From the entries below, copy out verbatim every line from the one with "get admin list" through the one with "[**get_alert_list**](DefaultApi.md#get_alert_list) | **GET**", both included.

--- TASK INPUT ---
----------

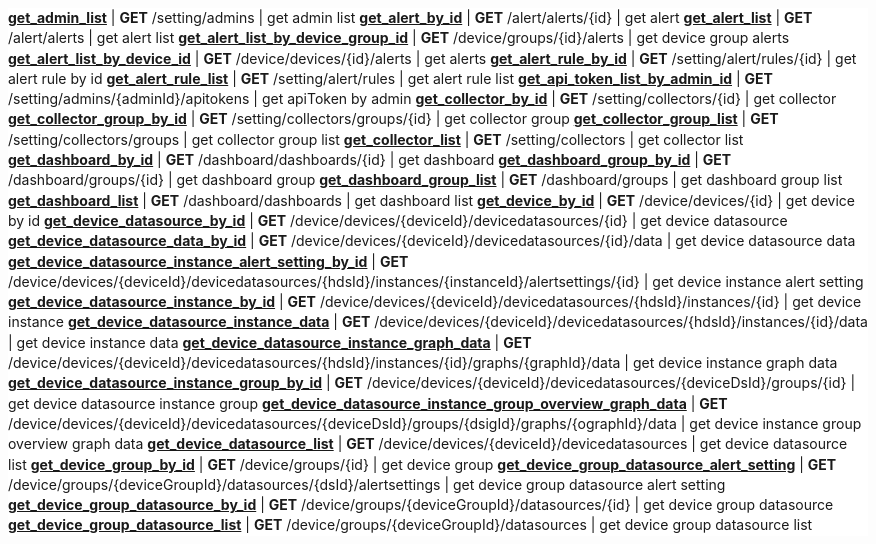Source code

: [**get_admin_list**](DefaultApi.md#get_admin_list) | **GET** /setting/admins | get admin list
[**get_alert_by_id**](DefaultApi.md#get_alert_by_id) | **GET** /alert/alerts/{id} | get alert
[**get_alert_list**](DefaultApi.md#get_alert_list) | **GET** /alert/alerts | get alert list
[**get_alert_list_by_device_group_id**](DefaultApi.md#get_alert_list_by_device_group_id) | **GET** /device/groups/{id}/alerts | get device group alerts
[**get_alert_list_by_device_id**](DefaultApi.md#get_alert_list_by_device_id) | **GET** /device/devices/{id}/alerts | get alerts
[**get_alert_rule_by_id**](DefaultApi.md#get_alert_rule_by_id) | **GET** /setting/alert/rules/{id} | get alert rule by id
[**get_alert_rule_list**](DefaultApi.md#get_alert_rule_list) | **GET** /setting/alert/rules | get alert rule list
[**get_api_token_list_by_admin_id**](DefaultApi.md#get_api_token_list_by_admin_id) | **GET** /setting/admins/{adminId}/apitokens | get apiToken by admin
[**get_collector_by_id**](DefaultApi.md#get_collector_by_id) | **GET** /setting/collectors/{id} | get collector
[**get_collector_group_by_id**](DefaultApi.md#get_collector_group_by_id) | **GET** /setting/collectors/groups/{id} | get collector group
[**get_collector_group_list**](DefaultApi.md#get_collector_group_list) | **GET** /setting/collectors/groups | get collector group list
[**get_collector_list**](DefaultApi.md#get_collector_list) | **GET** /setting/collectors | get collector list
[**get_dashboard_by_id**](DefaultApi.md#get_dashboard_by_id) | **GET** /dashboard/dashboards/{id} | get dashboard
[**get_dashboard_group_by_id**](DefaultApi.md#get_dashboard_group_by_id) | **GET** /dashboard/groups/{id} | get dashboard group
[**get_dashboard_group_list**](DefaultApi.md#get_dashboard_group_list) | **GET** /dashboard/groups | get dashboard group list
[**get_dashboard_list**](DefaultApi.md#get_dashboard_list) | **GET** /dashboard/dashboards | get dashboard list
[**get_device_by_id**](DefaultApi.md#get_device_by_id) | **GET** /device/devices/{id} | get device by id
[**get_device_datasource_by_id**](DefaultApi.md#get_device_datasource_by_id) | **GET** /device/devices/{deviceId}/devicedatasources/{id} | get device datasource 
[**get_device_datasource_data_by_id**](DefaultApi.md#get_device_datasource_data_by_id) | **GET** /device/devices/{deviceId}/devicedatasources/{id}/data | get device datasource data 
[**get_device_datasource_instance_alert_setting_by_id**](DefaultApi.md#get_device_datasource_instance_alert_setting_by_id) | **GET** /device/devices/{deviceId}/devicedatasources/{hdsId}/instances/{instanceId}/alertsettings/{id} | get device instance alert setting
[**get_device_datasource_instance_by_id**](DefaultApi.md#get_device_datasource_instance_by_id) | **GET** /device/devices/{deviceId}/devicedatasources/{hdsId}/instances/{id} | get device instance 
[**get_device_datasource_instance_data**](DefaultApi.md#get_device_datasource_instance_data) | **GET** /device/devices/{deviceId}/devicedatasources/{hdsId}/instances/{id}/data | get device instance data
[**get_device_datasource_instance_graph_data**](DefaultApi.md#get_device_datasource_instance_graph_data) | **GET** /device/devices/{deviceId}/devicedatasources/{hdsId}/instances/{id}/graphs/{graphId}/data | get device instance graph data 
[**get_device_datasource_instance_group_by_id**](DefaultApi.md#get_device_datasource_instance_group_by_id) | **GET** /device/devices/{deviceId}/devicedatasources/{deviceDsId}/groups/{id} | get device datasource instance group 
[**get_device_datasource_instance_group_overview_graph_data**](DefaultApi.md#get_device_datasource_instance_group_overview_graph_data) | **GET** /device/devices/{deviceId}/devicedatasources/{deviceDsId}/groups/{dsigId}/graphs/{ographId}/data | get device instance group overview graph data 
[**get_device_datasource_list**](DefaultApi.md#get_device_datasource_list) | **GET** /device/devices/{deviceId}/devicedatasources | get device datasource list 
[**get_device_group_by_id**](DefaultApi.md#get_device_group_by_id) | **GET** /device/groups/{id} | get device group
[**get_device_group_datasource_alert_setting**](DefaultApi.md#get_device_group_datasource_alert_setting) | **GET** /device/groups/{deviceGroupId}/datasources/{dsId}/alertsettings | get device group datasource alert setting 
[**get_device_group_datasource_by_id**](DefaultApi.md#get_device_group_datasource_by_id) | **GET** /device/groups/{deviceGroupId}/datasources/{id} | get device group datasource
[**get_device_group_datasource_list**](DefaultApi.md#get_device_group_datasource_list) | **GET** /device/groups/{deviceGroupId}/datasources | get device group datasource list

----------

--- EXERCISE RESULT ---
: [**get_admin_list**](DefaultApi.md#get_admin_list) | **GET** /setting/admins | get admin list
[**get_alert_by_id**](DefaultApi.md#get_alert_by_id) | **GET** /alert/alerts/{id} | get alert
[**get_alert_list**](DefaultApi.md#get_alert_list) | **GET** /alert/alerts | get alert list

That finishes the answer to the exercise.